__Source document__.
'''

First off FFT refers to an optimized implementation of the discrete Fourier transform (DFT). The FFT produces the same results as a DFT.
The discrete Fouier transform is for sampled data (i.e. digital audio).

The basic idea is you transform a block of samples representing signal intensity from time 0 to time N to a block of samples representing frequency intensity from frequency 0 to frequency N. N is the window or block size. If you choose N large (e.g. as long as a whole track) you'll get detailed frequency information for the whole track but you won't have a clue where in the track those components exist. Using numerous shorter blocks, you can pinpoint where in time the various frequencies are occurring (e.g. when which notes are being played) but in using the shorter block you only get a coarse idea about what frequencies are present (e.g. can't distinguish C from C#).

To overcome this, frequency analysis applications will often use the longer blocks and instead of placing them one after another, the blocks will be overlapped. This sort of gives you the best of both worlds. I does require more processing to do the transform - if your overlap is 50%, you are computing FFTs for twice as many samples.

'''

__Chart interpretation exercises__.

'''

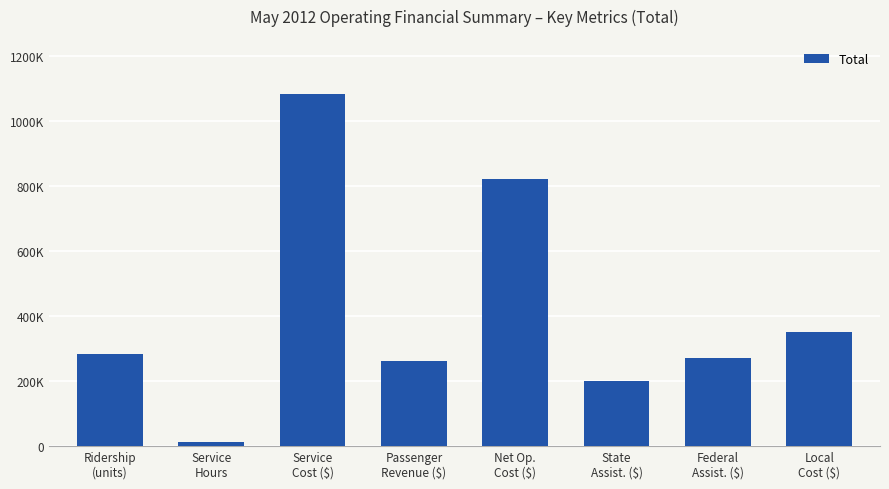

Which has a higher value, Local
Cost ($) or Ridership
(units)?

Local
Cost ($)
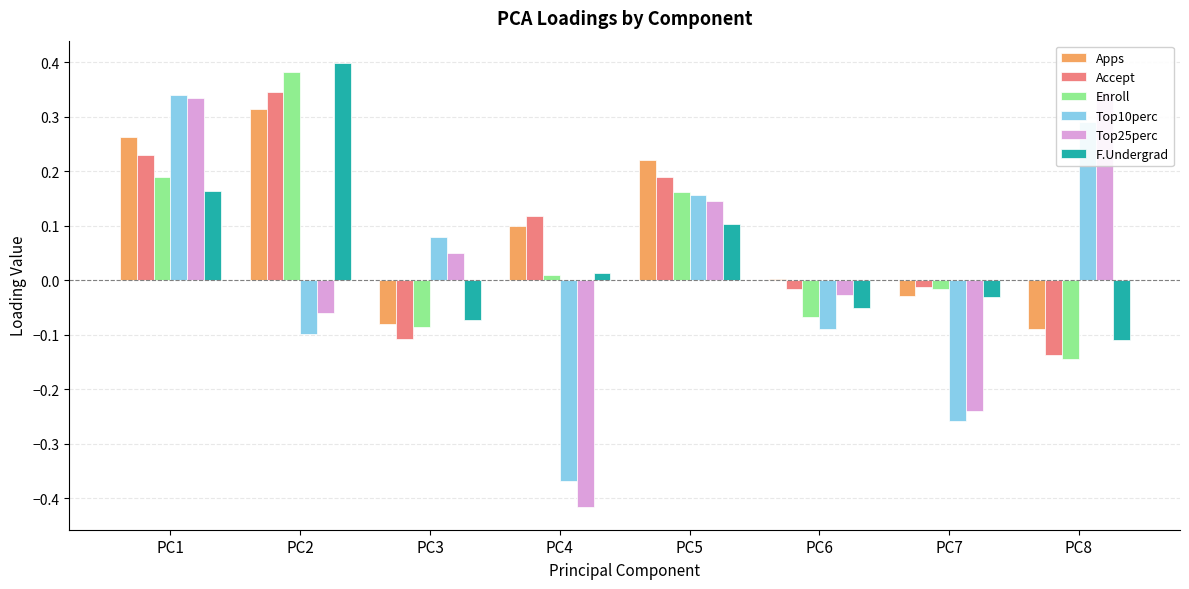

The value of F.Undergrad at PC8 is -0.1. True or false?

False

'''

__Exercise tasks__.
[1] Rewrite the chart interpretation exercises with "Ridership" renamed to "Passengers" and everything else kept the same. Leave out the pictures.
[2] Extend the explanation of FFT block sizes and overlap, beginning right after its last sentence.

__Responses for each task__.
[1]
Which has a higher value, Local
Cost ($) or Passengers
(units)?

Local
Cost ($)

The value of F.Undergrad at PC8 is -0.1. True or false?

False

[2]
When you edit audio on a workstation you create clicks or other artifacts at the edit points. We have this same problem when we edit audio to do FFTs. In editing, we address this by cross fading at the edit points. And that's exactly what we do with FFTs. We apply an envelope to the audio data in each block (fade it up at the beginning, fade it back down at the end) before performing the FFT. Mathemiticians call these envelopes "windows". There are many shapes of windows because there are many compromises to be made when you're slicing and dicing like this.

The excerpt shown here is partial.